> **PROBLEM**
Nothing but a number should be given: the count of lines in the data that include the string "blueprints".

> **RECORDS SHOWN**
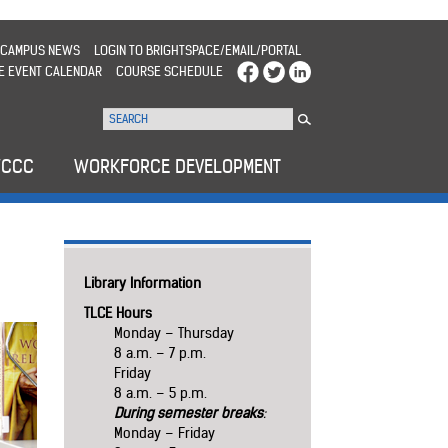
CAMPUS NEWS
LOGIN TO BRIGHTSPACE/EMAIL/PORTAL
E EVENT CALENDAR
COURSE SCHEDULE
WCCC
WORKFORCE DEVELOPMENT
Library Information
TLCE Hours
Monday – Thursday
8 a.m. – 7 p.m.
Friday
8 a.m. – 5 p.m.
During semester breaks
:
Monday – Friday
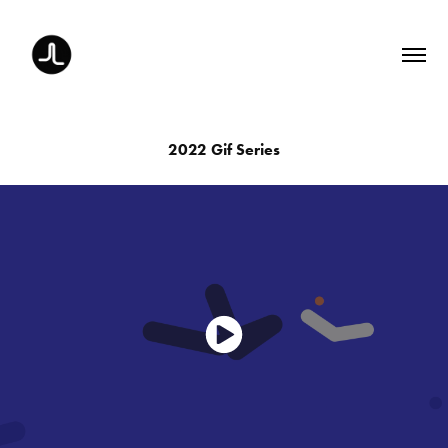
2022 Gif Series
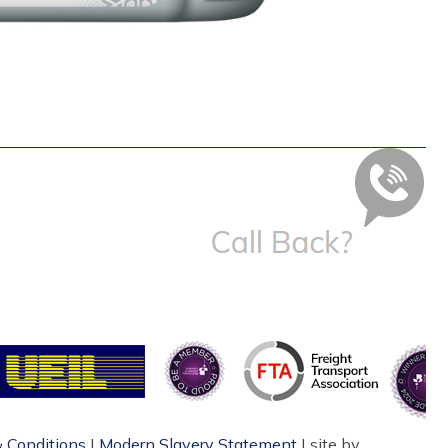
 Conditions
|
Modern Slavery Statement
| site by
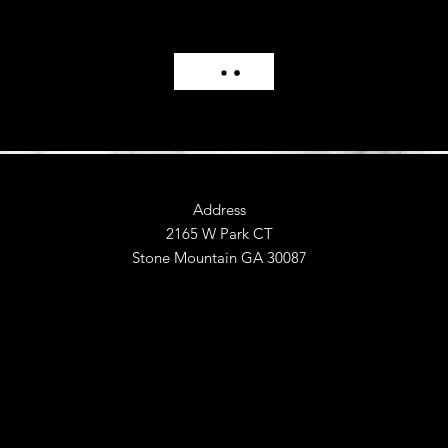
Address
2165 W Park CT
Stone Mountain GA 30087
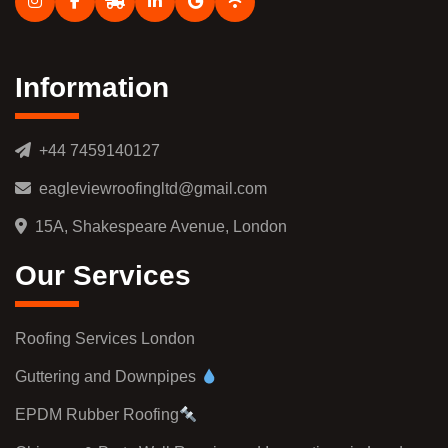
Information
+44 7459140127
eagleviewroofingltd@gmail.com
15A, Shakespeare Avenue, London
Our Services
Roofing Services London
Guttering and Downpipes
EPDM Rubber Roofing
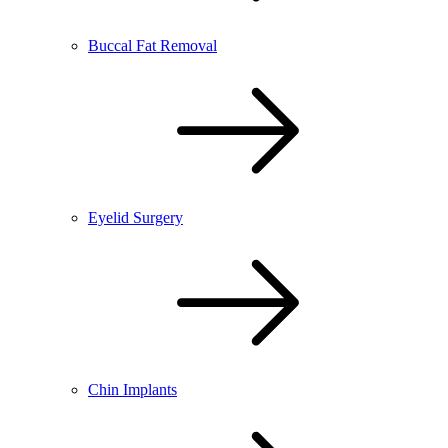
Buccal Fat Removal
Eyelid Surgery
Chin Implants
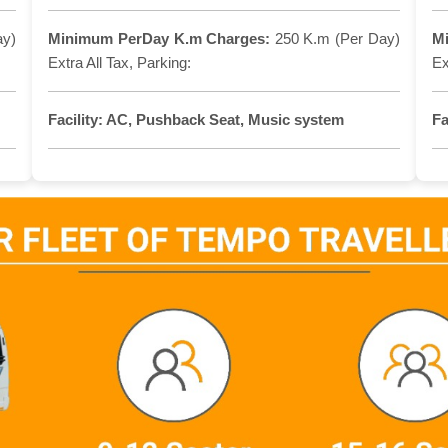
ay)
Minimum PerDay K.m Charges:
250 K.m (Per Day)
M
Extra All Tax, Parking:
Ex
Facility:
AC, Pushback Seat, Music system
Fa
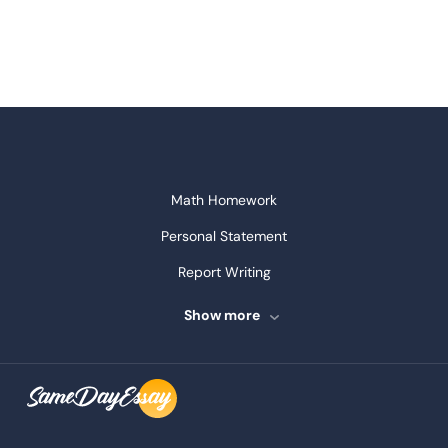
Math Homework
Personal Statement
Report Writing
Speech Writing
Show more
Assignment Writing
Assignment Help
Admission Essay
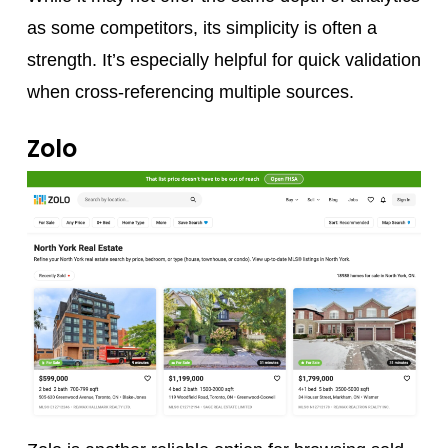
as some competitors, its simplicity is often a
strength. It’s especially helpful for quick validation
when cross-referencing multiple sources.
Zolo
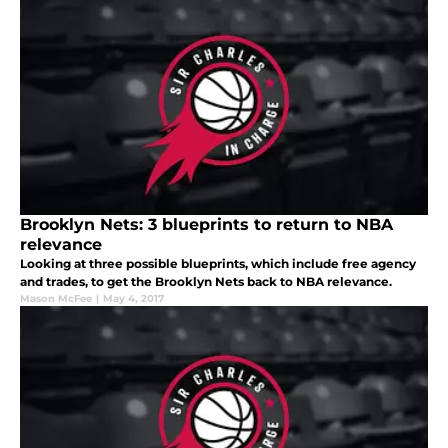
Brooklyn Nets: 3 blueprints to return to NBA
relevance
Looking at three possible blueprints, which include free agency
and trades, to get the Brooklyn Nets back to NBA relevance.
Mason McFee
|
May 4, 2017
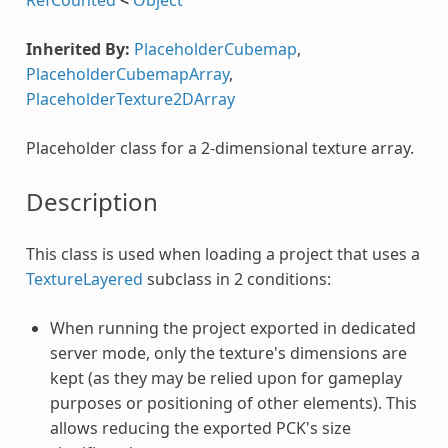
Inherited By:
PlaceholderCubemap
,
PlaceholderCubemapArray
,
PlaceholderTexture2DArray
Placeholder class for a 2-dimensional texture array.
Description
This class is used when loading a project that uses a
TextureLayered
subclass in 2 conditions:
When running the project exported in dedicated
server mode, only the texture's dimensions are
kept (as they may be relied upon for gameplay
purposes or positioning of other elements). This
allows reducing the exported PCK's size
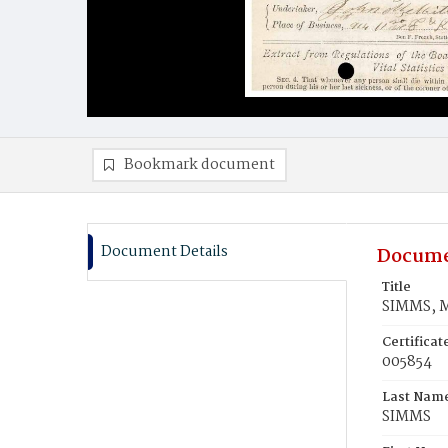
Bookmark document
Document Details
Docume
Title
SIMMS, M
Certifica
005854
Last Nam
SIMMS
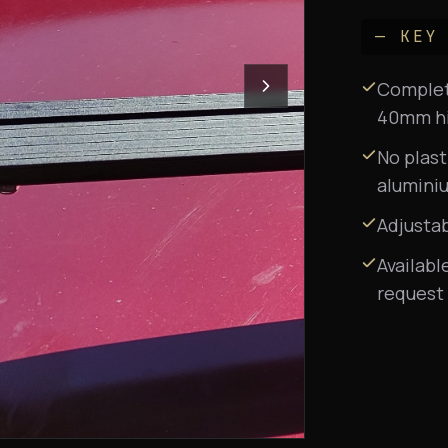
— KEY
Complete
40mm hig
No plast
aluminiu
Adjusta
Availabl
request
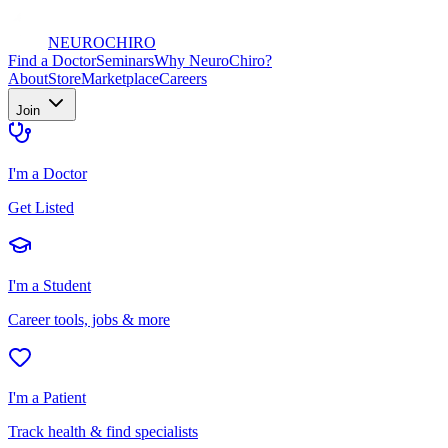
NEURO
CHIRO
Find a Doctor
Seminars
Why NeuroChiro?
About
Store
Marketplace
Careers
Join
I'm a Doctor
Get Listed
I'm a Student
Career tools, jobs & more
I'm a Patient
Track health & find specialists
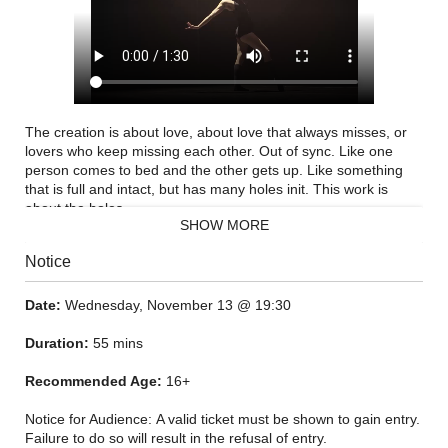
The creation is about love, about love that always misses, or
lovers who keep missing each other. Out of sync. Like one
person comes to bed and the other gets up. Like something
that is full and intact, but has many holes init. This work is
about the holes.
SHOW MORE
"I see everything in the piece very dark, and in shadows, you
Notice
and your shadow dancing. A lot of inspiration for the work
comes from the text "OCD" by Neil Hilborn. This text is strong
for me because I feel it reflects me so much. I couldn't stop
Date:
Wednesday, November 13 @ 19:30
reading it. For me it was already choreography, or a mold you
can put your inspiration in, yourself in.
Duration:
55 mins
Recommended Age:
16+
Notice for Audience: A valid ticket must be shown to gain entry.
Failure to do so will result in the refusal of entry.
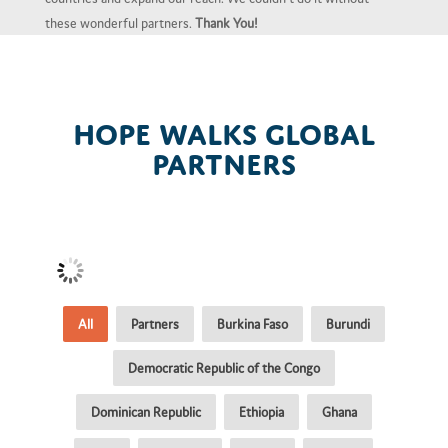
these wonderful partners.
Thank You!
Hope Walks Global
Partners
All
Partners
Burkina Faso
Burundi
Democratic Republic of the Congo
Dominican Republic
Ethiopia
Ghana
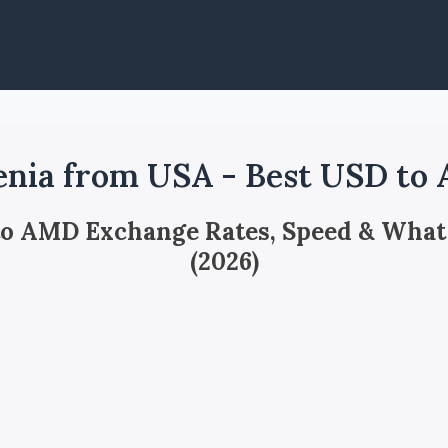
nia from USA - Best USD to
 to AMD Exchange Rates, Speed & What
(2026)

> **YOUR RESPONSE**
2